Text segment
• • • • •
Adductor:  Typically, one of a pair of muscles that close the valves of a bivalved shell.

Aperture:  An opening or gap.

Benthic:  Bottom-dwelling.

Brooding:  To care for eggs either inside or outside the female body, during at least the early stages of development.

Bursa:  A pouch-like structure. Bursa commonly refers to a female reproductive chamber for the reception and temporary storage of sperm received at copulation.

Byssal threads;Byssus:  A tough protein secretion produced by a gland in the bivalve foot and commonly in the form of threads used for attachment.

Cryptofaunal: Cryptofaunal is used here as the underside of rocks.

Deposit feeding:  Feeding upon detritus that has settled to the bottom of marine and freshwater environments.

Detritus:  Fragments of plant or animal remains.

Diductor:  Typically, ligaments that open the valves of a bivalved shell.

Epifaunal:  Epifaunal is used here as on the top side of rocks.

Hemocoel:  A voluminous, blood-filled cavity, occupying most or all of the body.

Infaunal:  In the sediment. In Argyle, the sediment consists of varying amounts of shell hash, small pebbles, sand, mud, clay.

Operculum:  A lid or covering to a chamber-like structure.

Pelagic:  Living, floating, or swimming in the water column.

Phylum, Phyla (pl.):

Plankton:  Organisms suspended in the water column.

Sabellid:  Phylum Annelida, Family Sabellidae. A family of annelid (segmented) worms that can be distinguished in the field by having maroon or red-colored tentacles and  living in a tube that is never calcareous.

Semisessile:  Organisms attached to a surface for the majority of their adult life, but have a behavior which enables organism to move and reattach elsewhere: sea anemones crawl: mussels dissolve their byssal threads, crawl and reattach byssal threads elsewhere.
• • • • •
[Camera calibration data]
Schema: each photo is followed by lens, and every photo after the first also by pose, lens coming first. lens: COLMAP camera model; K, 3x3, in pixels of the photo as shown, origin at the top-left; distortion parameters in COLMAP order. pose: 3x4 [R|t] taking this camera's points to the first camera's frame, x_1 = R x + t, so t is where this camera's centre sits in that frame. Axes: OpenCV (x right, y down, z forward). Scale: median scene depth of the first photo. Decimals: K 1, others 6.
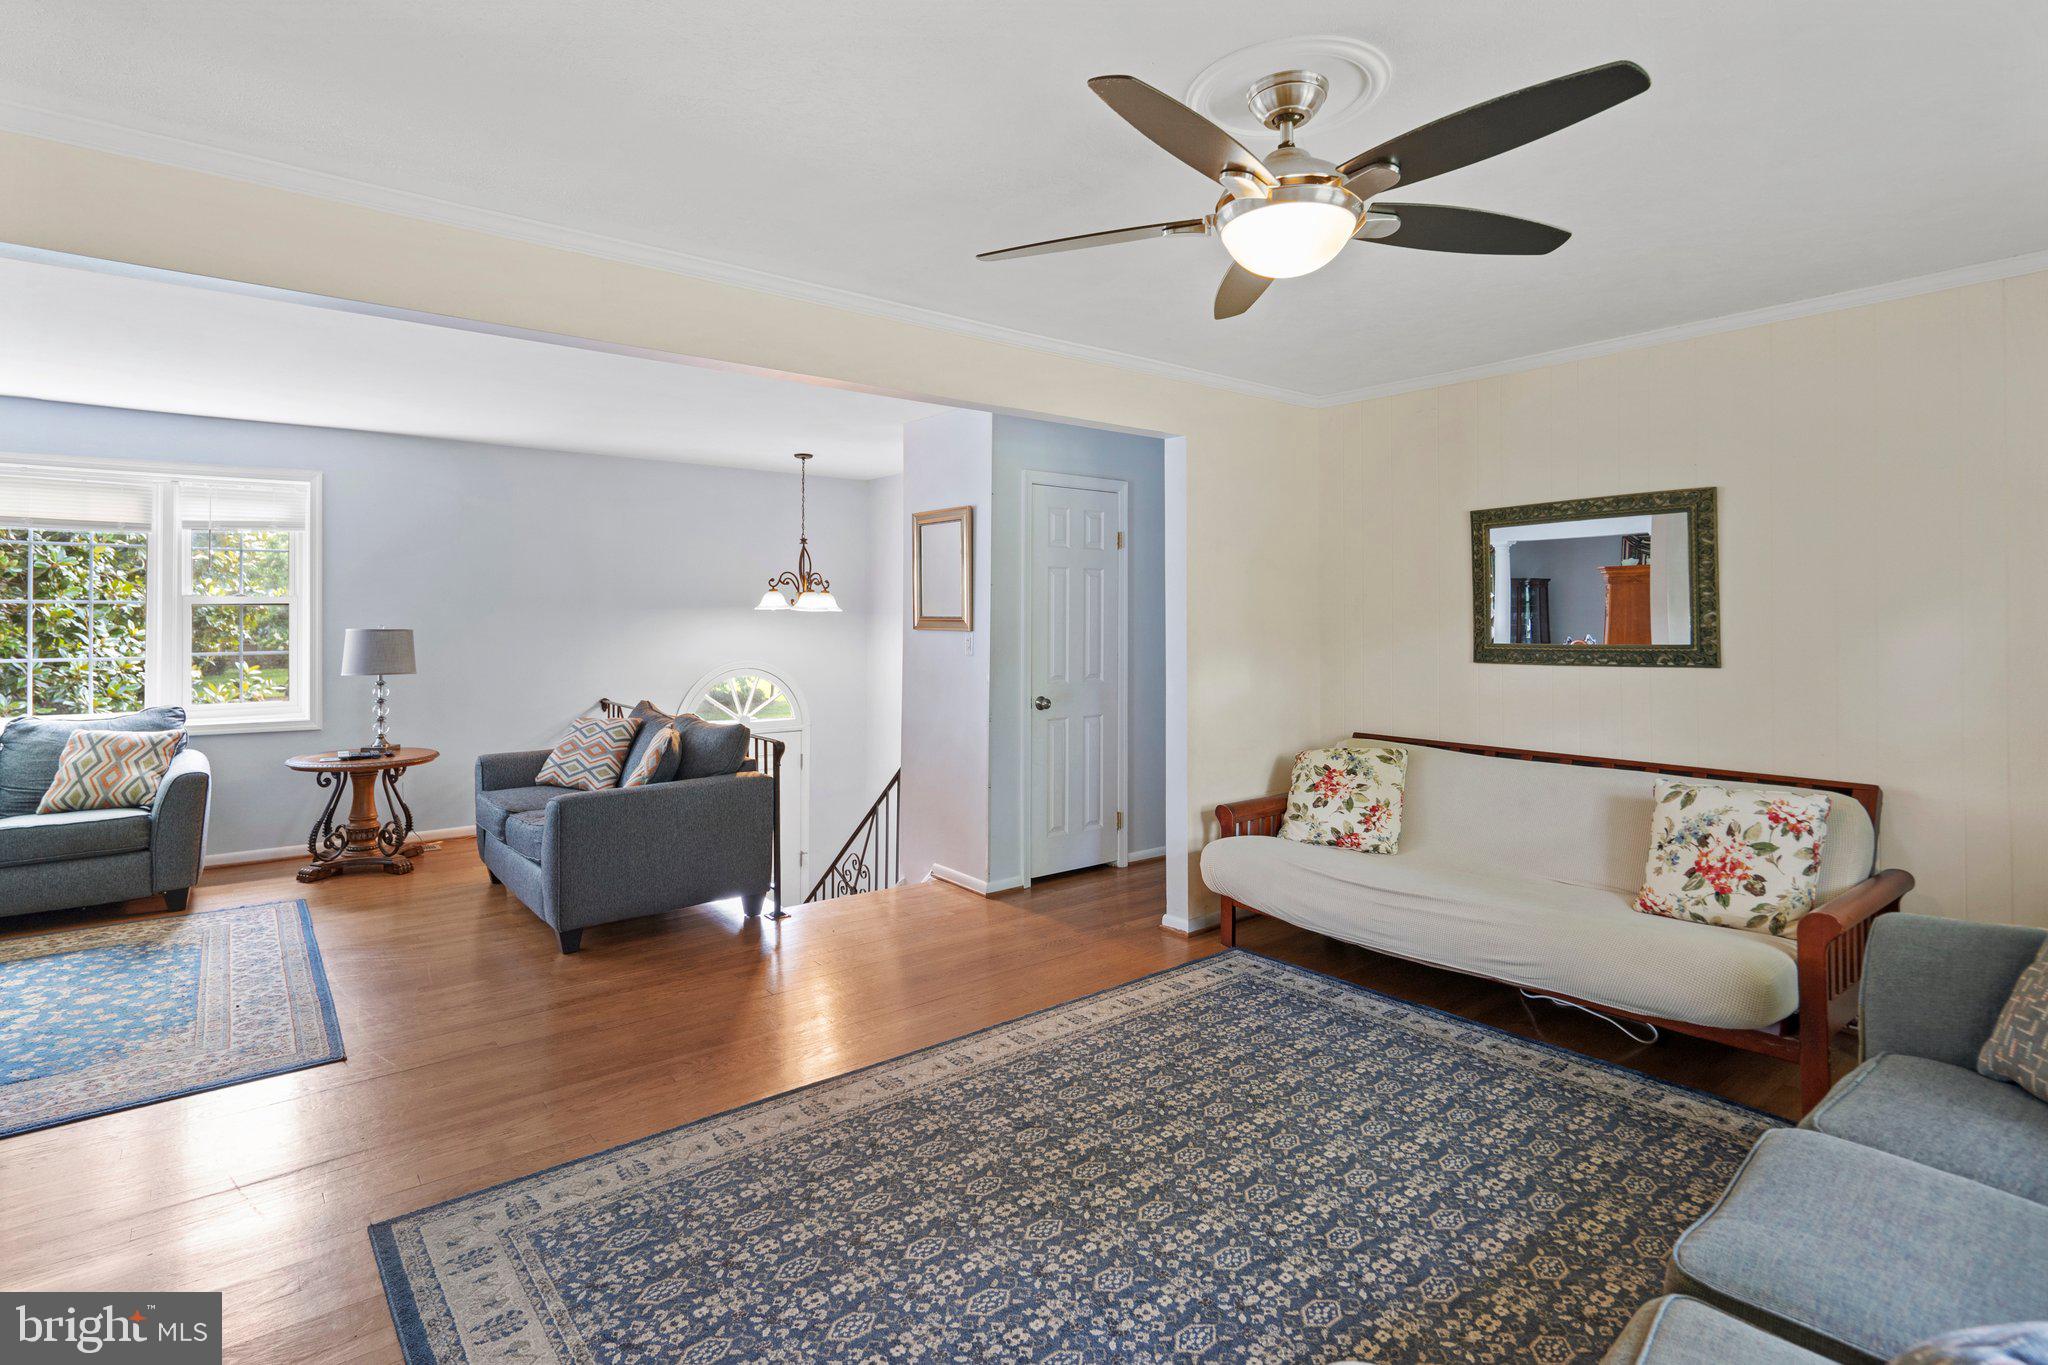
lens RADIAL K [[1003.6, 0, 1017.9], [0, 1003.6, 609.4], [0, 0, 1]] dist [-0.000280, 0.000359]
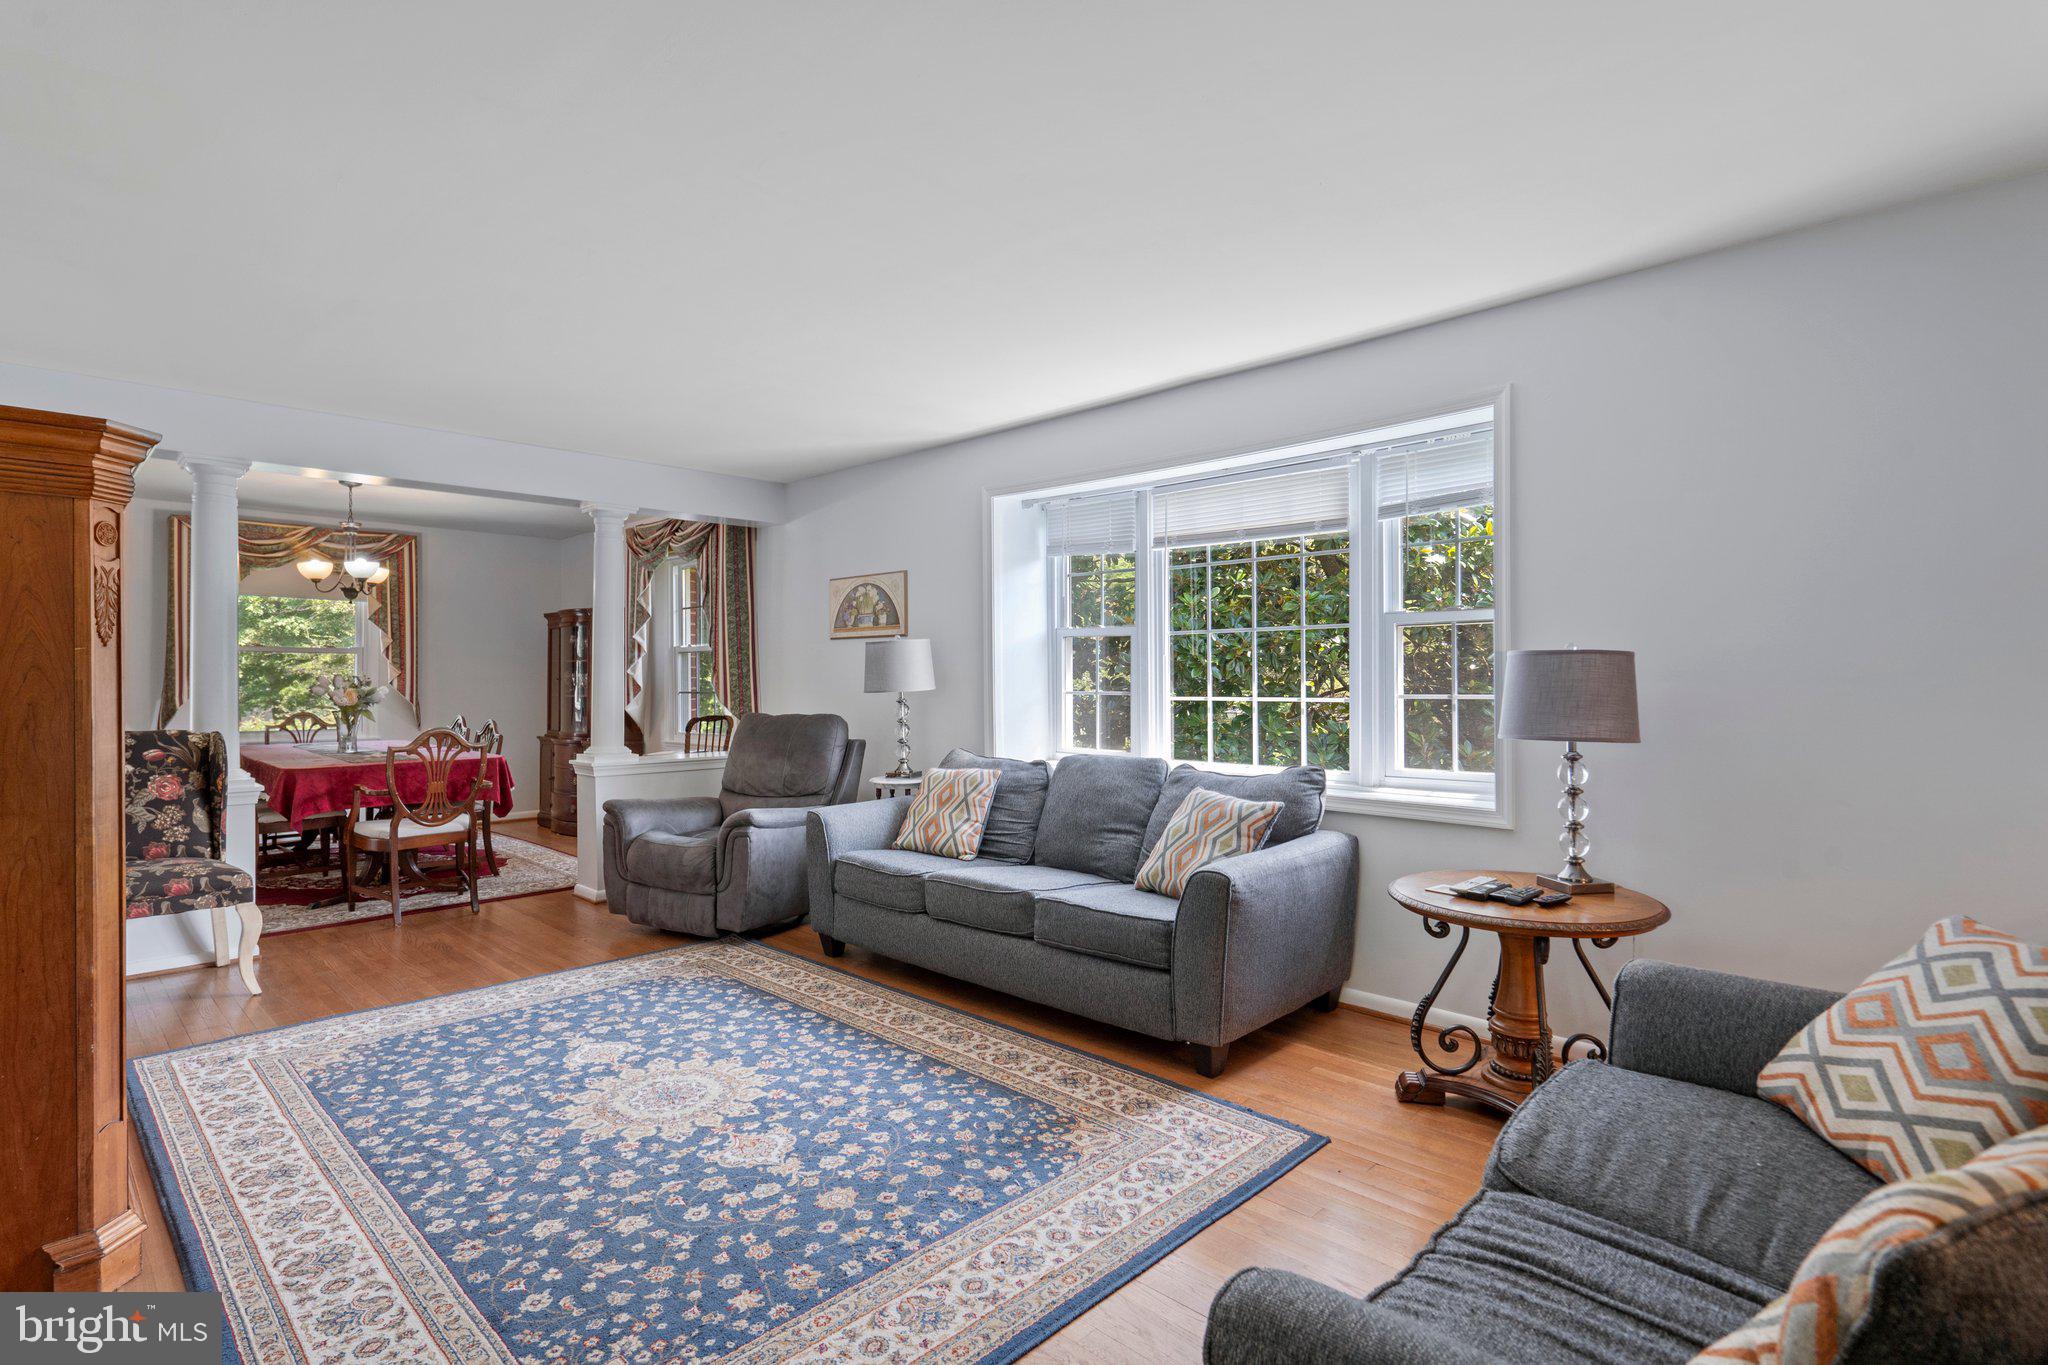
lens RADIAL K [[992.7, 0, 1024.0], [0, 992.7, 682.5], [0, 0, 1]] dist [-0.001456, 0.000179]
pose [[0.132065, 0.001286, -0.991240, -0.287387], [0.004336, 0.999989, 0.001875, 0.056349], [0.991232, -0.004545, 0.132058, 1.107679]]
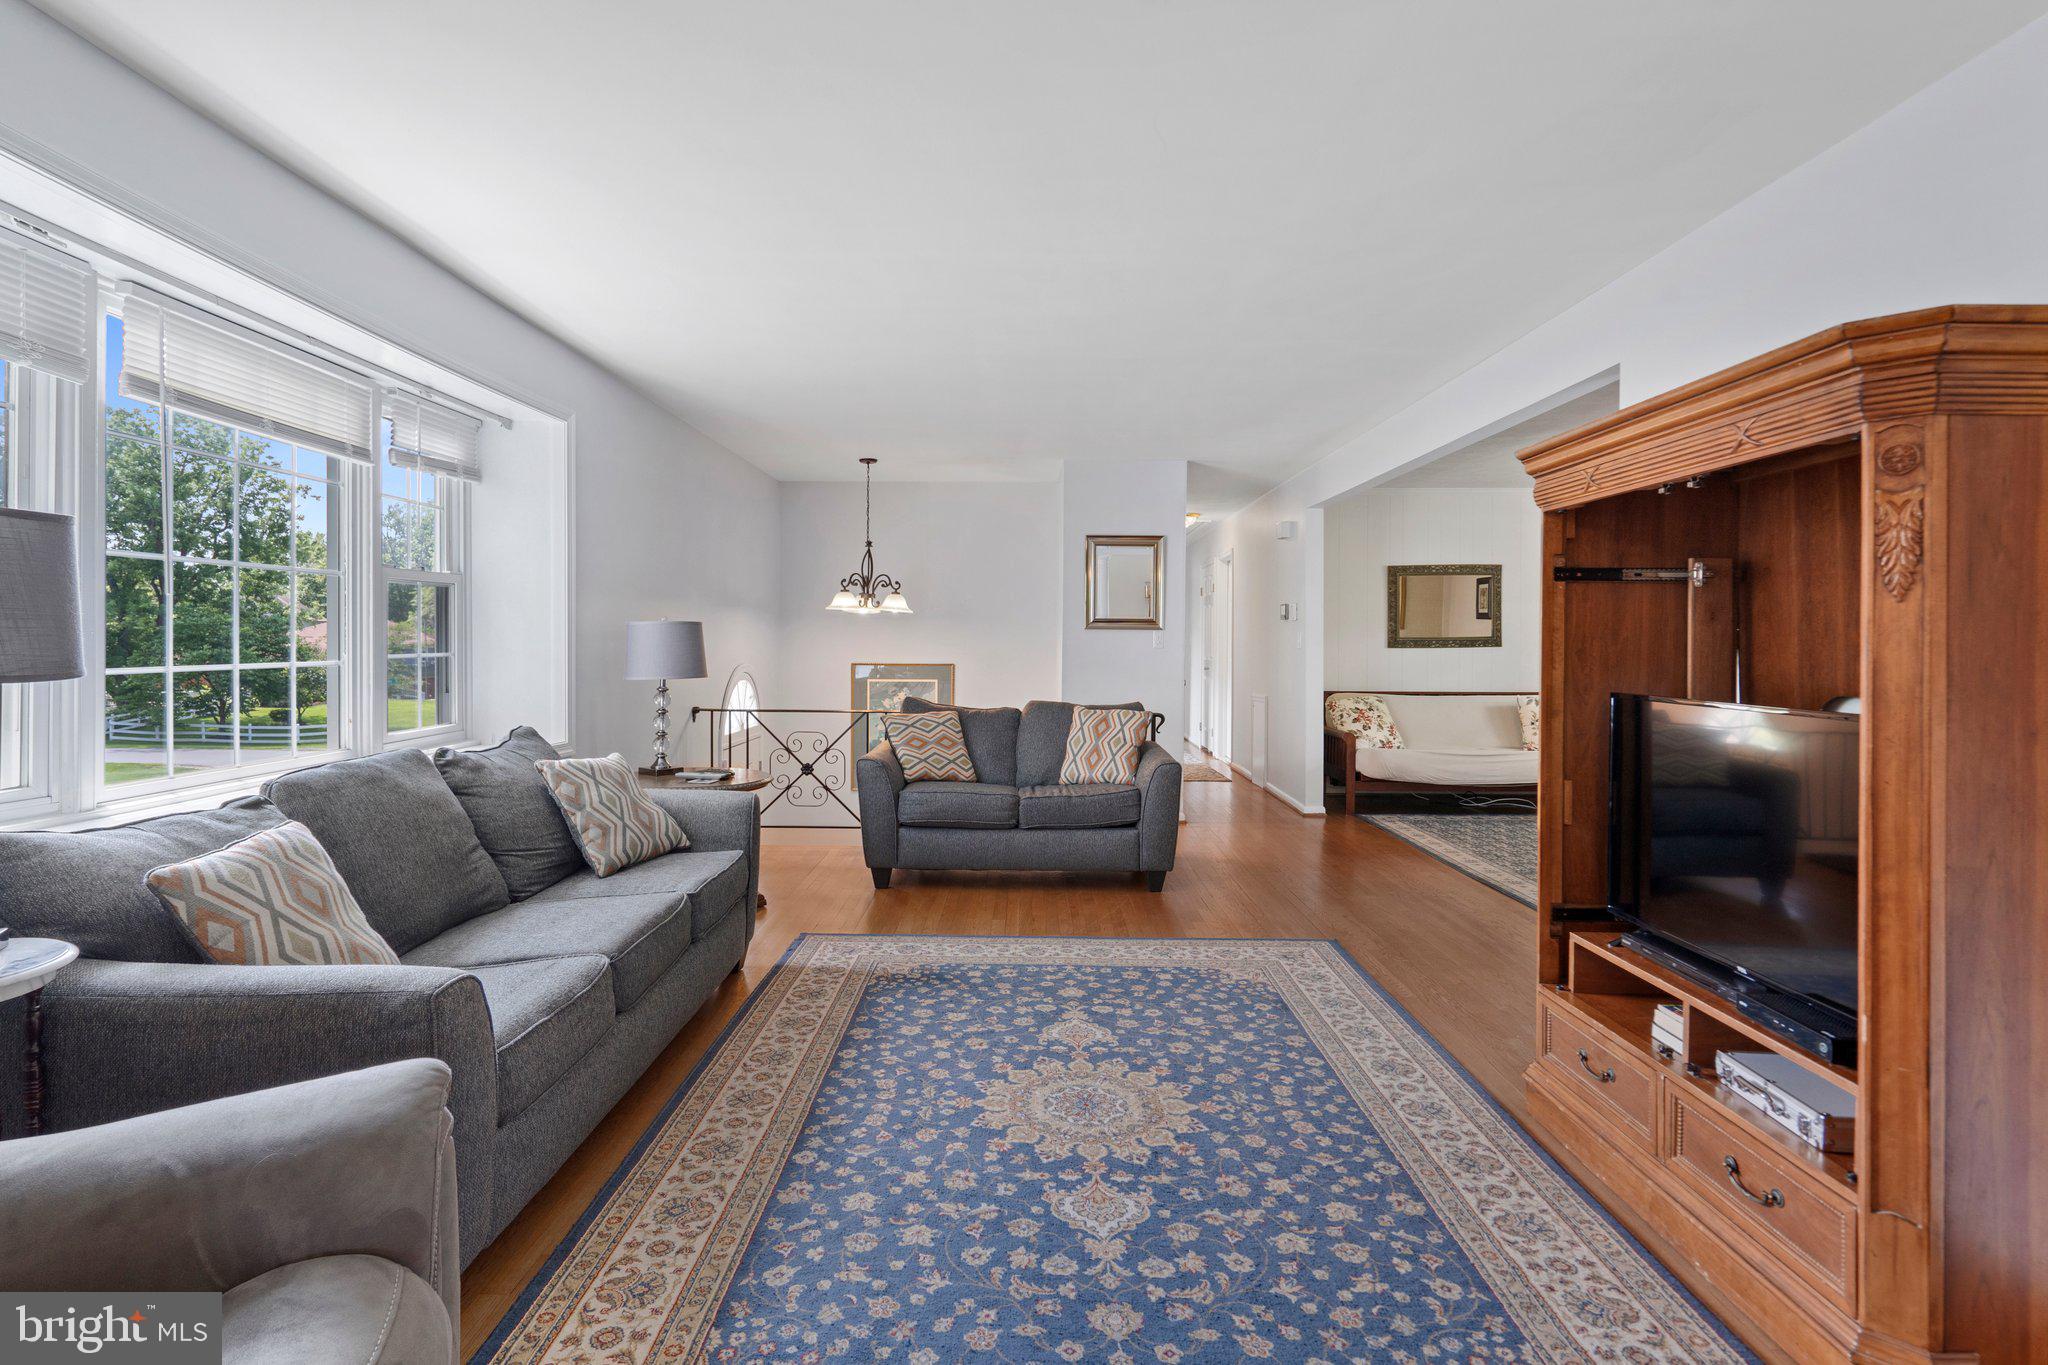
lens RADIAL K [[1007.2, 0, 1025.7], [0, 1007.2, 640.8], [0, 0, 1]] dist [0.000943, 0.000419]
pose [[0.622949, 0.002440, 0.782259, -1.820536], [-0.007303, 0.999970, 0.002697, 0.052909], [-0.782228, -0.007393, 0.622948, 0.467062]]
• • • • •
Your assignment
Quote the marine biology glossary word for word, everything from "Benthic:  Bottom-dwelling." down to "received at copulation.".

Solution below
Benthic:  Bottom-dwelling.

Brooding:  To care for eggs either inside or outside the female body, during at least the early stages of development.

Bursa:  A pouch-like structure. Bursa commonly refers to a female reproductive chamber for the reception and temporary storage of sperm received at copulation.